Chiesa Donnaregina Vecchia
La chiesa trecentesca o “vecchia” di S. Maria Donnaregina è tra le maggiori testimonianze di epoca medievale a Napoli. Sin dal XVII secolo, quando fu eretta la chiesa omonima che si affaccia su piazza di Donnaregina, fu chiusa al culto e al pubblico, in quanto annessa agli spazi della clausura.
La chiesa, che dal 1969 fa parte della Scuola di Specializzazione in Restauro dei Monumenti della Facoltà di Architettura dell’Università Federico II, è oggi visitabile in occasione di mostre ed eventi ordinati dal museo MADRE, che viene così a disporre di uno spazio espositivo ulteriore, di rara bellezza e forte suggestione.
La chiesa fa parte di un antico complesso conventuale fondato dagli Svevi nel XIII secolo, distrutto dal terremoto del 1293, e quindi ampliato e ricostruito nel 1325 dalla Regina Maria d’Ungheria, moglie di Carlo II d’Angiò. L’edificio è preceduto da un chiostro caratterizzato da uno splendido cassettonato realizzato all’inizio del Cinquecento dall’intagliatore bergamasco Pietro Belverte. Progettata da un anonimo architetto angioino, forse identificato nel senese Lando di Pietro, la chiesa gotica è concepita, secondo il sistema francescano, come una semplice aula a capriate, sulla quale s’innesta, a conclusione dello svolgimento longitudinale, una zona absidale a pianta pentagonale, con vetrate ogivali e volta a crociera costolonata.
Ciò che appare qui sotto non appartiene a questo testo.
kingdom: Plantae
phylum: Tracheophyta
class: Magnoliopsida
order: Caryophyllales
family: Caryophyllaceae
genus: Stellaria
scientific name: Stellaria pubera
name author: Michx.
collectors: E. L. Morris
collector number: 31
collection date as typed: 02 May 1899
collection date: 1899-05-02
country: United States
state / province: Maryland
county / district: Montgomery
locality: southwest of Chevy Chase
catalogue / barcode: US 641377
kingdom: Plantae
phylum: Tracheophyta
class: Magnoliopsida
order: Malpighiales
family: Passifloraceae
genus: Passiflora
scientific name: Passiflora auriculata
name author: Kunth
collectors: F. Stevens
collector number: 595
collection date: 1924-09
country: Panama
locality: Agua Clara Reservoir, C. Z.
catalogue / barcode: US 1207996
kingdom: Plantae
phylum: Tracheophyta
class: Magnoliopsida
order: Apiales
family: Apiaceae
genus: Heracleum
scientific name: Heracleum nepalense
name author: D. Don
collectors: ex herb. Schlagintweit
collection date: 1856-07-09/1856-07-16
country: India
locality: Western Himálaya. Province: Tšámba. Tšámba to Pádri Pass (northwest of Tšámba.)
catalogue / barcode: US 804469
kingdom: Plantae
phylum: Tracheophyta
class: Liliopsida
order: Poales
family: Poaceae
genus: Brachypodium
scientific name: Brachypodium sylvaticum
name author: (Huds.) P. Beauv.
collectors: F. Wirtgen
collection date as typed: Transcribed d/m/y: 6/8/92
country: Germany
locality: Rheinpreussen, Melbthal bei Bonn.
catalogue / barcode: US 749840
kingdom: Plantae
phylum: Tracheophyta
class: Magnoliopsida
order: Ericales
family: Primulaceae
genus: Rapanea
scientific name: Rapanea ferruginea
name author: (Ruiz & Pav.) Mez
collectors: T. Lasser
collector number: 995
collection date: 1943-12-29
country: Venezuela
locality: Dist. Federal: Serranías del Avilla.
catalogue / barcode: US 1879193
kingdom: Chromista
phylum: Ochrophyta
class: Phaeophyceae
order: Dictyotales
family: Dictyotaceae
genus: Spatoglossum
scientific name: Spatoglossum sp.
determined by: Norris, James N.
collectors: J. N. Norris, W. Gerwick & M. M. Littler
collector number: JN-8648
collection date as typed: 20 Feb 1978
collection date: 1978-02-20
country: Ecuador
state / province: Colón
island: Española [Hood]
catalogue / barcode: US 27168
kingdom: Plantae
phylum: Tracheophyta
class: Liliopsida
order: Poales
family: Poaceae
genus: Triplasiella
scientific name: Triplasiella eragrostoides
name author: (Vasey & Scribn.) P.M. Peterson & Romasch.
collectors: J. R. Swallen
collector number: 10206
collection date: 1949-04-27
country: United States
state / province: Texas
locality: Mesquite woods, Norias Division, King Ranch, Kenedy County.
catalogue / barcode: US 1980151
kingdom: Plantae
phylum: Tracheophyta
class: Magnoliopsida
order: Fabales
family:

Al suo interno si conserva lo splendido sepolcro marmoreo della regina benefattrice, opera di Tino di Camaino e Gagliardo Primario (1325-26) e affreschi d’importanza fondamentale per la storia della pittura del Trecento a Napoli. Il coro delle clarisse – che sull’esempio dei matronei e delle tribune palatine è un volume sopraelevato ricavato da una tripartizione della sala unica – conserva il più vasto ciclo di affreschi del XIV secolo rimasto a Napoli, già attribuito a Pietro Cavallini e Filippo Rusuti (1317-23 ca.). A questo si aggiungono gli affreschi della Cappella Loffredo, ancora incerti come datazione e attribuzione.